[photopress:choseaphone.jpg,full,alignright]3G is going to happen in China sooner rather than later. And, probably propelled by the 2008 Olympics for which it will definitely be available, it might be a major success. Best bet is that the start date will be in April or May next year. Lu Qijun, vice director of the SASAC’s New Industry Research Department, said, ‘Although it is still possible for 3G licenses to arrive before the Chinese New Year, February 18, April or May will be a more appropriate time for the release.’
At the recent ITU (International Telecom Union) Telecom World 2006 in Hong Kong, everyone walked around making confident remarks as to how this would positively influence their particular business. Perhaps.
Yi Minyu, director of telecom consulting section under the China Center for Information Industry Development, made the somewhat depressing remarks that although 3G network has obvious advantages compared with traditional 2G networks of GSM and CDMA, not all the companies in the 3G industrial chain would gain lucrative profits. Sadly, what he says is right. 3G is complex and not everyone is going to make a new fortune.
Yi Minyu said, ‘The first direct beneficiaries of 3G are mobile equipment and system providers.’ True. Provided you are the maker of the right mobile equipment and you are a chosen system provider.
Yi Minyu estimated that the total investment of the first phase of 3G network construction in China will be more than RMB100 billion (US$12.78 billion) which is revenue for equipment and system providers. The sellers, not the buyers.
Wisely, for the last few years telecom operators in China have not been buying big on network expansion projects as they waited to see which way the 3G horse jumped.
Yi Minyu said, ‘They have been lobbying hard for 3G and kept saying that China has lagged behind in mobile communications.’
In fact, this has happened in many other countries as well. It is only in the last few months that there have been signs that 3G will make a serious profit, that it will be accepted by the public, that it will become mainstream.
Each network faces different problems, different potentials. Two examples:
China Unicom operates a CDMA network so it can, with relative simplicity, upgrade the present network to CDMA2000, which is an international 3G standard and honors China’s commitments to the World Trade Organization. This is the one much desired by the United States.

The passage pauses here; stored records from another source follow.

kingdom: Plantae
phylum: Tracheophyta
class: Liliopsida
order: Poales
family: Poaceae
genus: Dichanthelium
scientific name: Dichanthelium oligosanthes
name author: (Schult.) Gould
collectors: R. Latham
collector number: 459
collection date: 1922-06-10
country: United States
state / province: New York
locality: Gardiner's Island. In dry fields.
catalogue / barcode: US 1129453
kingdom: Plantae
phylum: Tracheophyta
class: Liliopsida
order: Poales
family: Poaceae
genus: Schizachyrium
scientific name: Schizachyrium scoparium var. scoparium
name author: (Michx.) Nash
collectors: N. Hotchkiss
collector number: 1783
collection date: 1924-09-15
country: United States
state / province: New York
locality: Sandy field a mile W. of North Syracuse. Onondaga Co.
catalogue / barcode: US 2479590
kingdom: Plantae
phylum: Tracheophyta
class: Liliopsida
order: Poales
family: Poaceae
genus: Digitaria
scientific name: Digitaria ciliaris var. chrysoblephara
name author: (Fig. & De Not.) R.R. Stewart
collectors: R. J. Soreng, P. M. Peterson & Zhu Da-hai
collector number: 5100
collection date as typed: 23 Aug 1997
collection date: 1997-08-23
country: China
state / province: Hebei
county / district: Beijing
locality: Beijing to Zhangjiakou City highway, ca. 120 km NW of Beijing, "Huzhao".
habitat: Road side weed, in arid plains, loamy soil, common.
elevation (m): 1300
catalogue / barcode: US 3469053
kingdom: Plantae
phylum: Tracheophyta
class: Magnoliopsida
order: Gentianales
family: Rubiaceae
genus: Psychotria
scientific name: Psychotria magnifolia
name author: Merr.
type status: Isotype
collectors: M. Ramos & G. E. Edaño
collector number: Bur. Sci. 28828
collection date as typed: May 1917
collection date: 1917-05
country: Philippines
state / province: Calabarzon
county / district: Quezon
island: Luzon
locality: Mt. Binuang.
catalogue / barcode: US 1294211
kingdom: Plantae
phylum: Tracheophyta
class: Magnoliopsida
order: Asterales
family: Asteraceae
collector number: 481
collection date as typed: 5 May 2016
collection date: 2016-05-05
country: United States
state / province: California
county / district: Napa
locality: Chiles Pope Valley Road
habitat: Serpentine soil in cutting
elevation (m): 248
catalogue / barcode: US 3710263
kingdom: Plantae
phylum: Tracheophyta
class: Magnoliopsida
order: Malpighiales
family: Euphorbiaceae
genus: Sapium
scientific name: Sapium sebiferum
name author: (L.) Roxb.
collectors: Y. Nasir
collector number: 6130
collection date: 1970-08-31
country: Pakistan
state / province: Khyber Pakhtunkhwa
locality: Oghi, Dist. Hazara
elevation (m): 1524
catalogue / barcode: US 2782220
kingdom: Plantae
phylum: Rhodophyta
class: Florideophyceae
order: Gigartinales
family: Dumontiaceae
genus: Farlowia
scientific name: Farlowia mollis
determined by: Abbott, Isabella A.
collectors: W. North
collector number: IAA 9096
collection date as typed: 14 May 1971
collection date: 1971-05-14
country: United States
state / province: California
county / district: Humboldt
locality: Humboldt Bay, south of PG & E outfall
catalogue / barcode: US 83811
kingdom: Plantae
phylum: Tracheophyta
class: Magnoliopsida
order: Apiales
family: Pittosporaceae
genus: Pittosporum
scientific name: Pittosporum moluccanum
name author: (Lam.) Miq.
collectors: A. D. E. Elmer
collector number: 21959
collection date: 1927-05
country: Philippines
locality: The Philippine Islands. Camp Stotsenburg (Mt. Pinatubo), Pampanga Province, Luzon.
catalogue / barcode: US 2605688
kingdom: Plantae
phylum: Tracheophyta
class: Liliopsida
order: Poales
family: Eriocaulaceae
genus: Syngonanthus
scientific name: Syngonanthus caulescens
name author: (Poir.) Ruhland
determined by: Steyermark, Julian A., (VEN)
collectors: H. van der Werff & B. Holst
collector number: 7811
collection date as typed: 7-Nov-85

China Mobile may adopt the home-grown TD-SCDMA and this requires a serious investment and all reports say that it does not work as fluently and as easily as it might. If the government had come down and said TD-SCDMA or nothing the situation would be quite clear. But the government has most certainly not said that because that would be against its World Trade Organization commitments.
Lu Qijun, a senior researcher with the State-owned Asset Supervision and Administration Commission, said, ‘I have tried TD-SCDMA data service this month. It is already pretty good but certainly not as mature as WCDMA or CDMA 2000. In my opinion, the government should have provided stronger support to TD-SCDMA.’
China Mobile has built a large number of ‘trial’ WCDMA base stations and China Unicom has also started trial CDMA 2000 services.
Lu Qijun said, ‘Once China Mobile and China Unicom receive such licenses (WCDMA and CDMA 2000), their networks will be able to cover the whole country within half a year. China Mobile is the best operator to run TD-SCDMA, and if it does not, TD-SCDMA will be in a dangerous situation.’
Thus the 3G picture is a little clearer if not yet transparent. Where you have to take exception with most analysts is their view that voices business will remain the major source of revenue for network operators in the age of 3G ‘which has been proved by experiences of other nations’. No it hasn’t. It has not been proved.
All that one can say is that a compelling event — the Ashes in Australia, Olympics 2008 in China — brings in an immense number of 3G visual users. And once there, if the price is right, they seem to stay as 3G customers.
There are, as yet, no clear cut answers. Analysts are guessing from a relatively small base of experience. A guess would be that about half of current phone users will switch to 3G in the first year where it is available. But that is purely a guess based on Australian experience.